YCH schreef op 6-2-2015 om 20:54:

Thanks for explanation.

2015. 2. 7. 오전 4:42에 "Alex Hammel" <ahammel87@gmail.com> 님이 작성:
This is mostly for my own recreation, feel free to ignore it.

Your solution is fine, but it lacks modularity. What if you discover that you don't actually want to double every other number but triple it? Or if the list of numbers is suddenly a list of words and you need to capitalize every other one? You don't want to have to write a new function from scratch. Let's make a function that applies any function to every other value:

everyOther :: (a -> a) -> [a] -> [a]
everyOther _ []       = []
everyOther _ [x]      = [x]
everyOther f (x:y:xs) = x : f y : everyOther f xs

doubleEveryOther :: [Int] -> [Int]
doubleEveryOther = everyOther (*2)

But hang on, what if the requirements change again and now we have to double every third value?
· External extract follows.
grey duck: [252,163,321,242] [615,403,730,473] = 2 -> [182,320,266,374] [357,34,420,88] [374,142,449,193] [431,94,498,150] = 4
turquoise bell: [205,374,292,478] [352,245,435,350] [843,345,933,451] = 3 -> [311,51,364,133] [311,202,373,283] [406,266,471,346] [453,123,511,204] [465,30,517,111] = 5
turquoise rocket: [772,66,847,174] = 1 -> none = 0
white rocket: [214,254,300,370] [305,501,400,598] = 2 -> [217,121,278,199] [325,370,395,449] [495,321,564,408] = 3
Writing something like this is no fun:

everyThird :: (a -> a) -> [a] -> [a]
everyThird _ []         = []
everyThird _ [x]        = [x]
everyThird _ [x,y]      = [x,y]
everyThird f (x:y:z:xs) = x : y : f z : everyThird f xs

And the implementation of everyHundredAndFifth will obviously be ridiculous. Clearly what we need is an `everyNth` function which allows the programmer to specify which list elements the function is applied to.

One trick is to create a list of functions and use zipWith ($). ($) is just function application; so a list with `id` at every position except the nth will work:

λ zipWith ($) [id, (+1), id, (+1)] [1, 2, 3, 4]
[1,3,3,5]


Here I miss you,. I have only done the first chapter of the  NIC course and it not talked  about using zipWith.

I only learned recursion and how that worked on list.

So can you explain how only the second item is added by 1 .

As soon as I understand that part I will study the rest and I think I have more questions.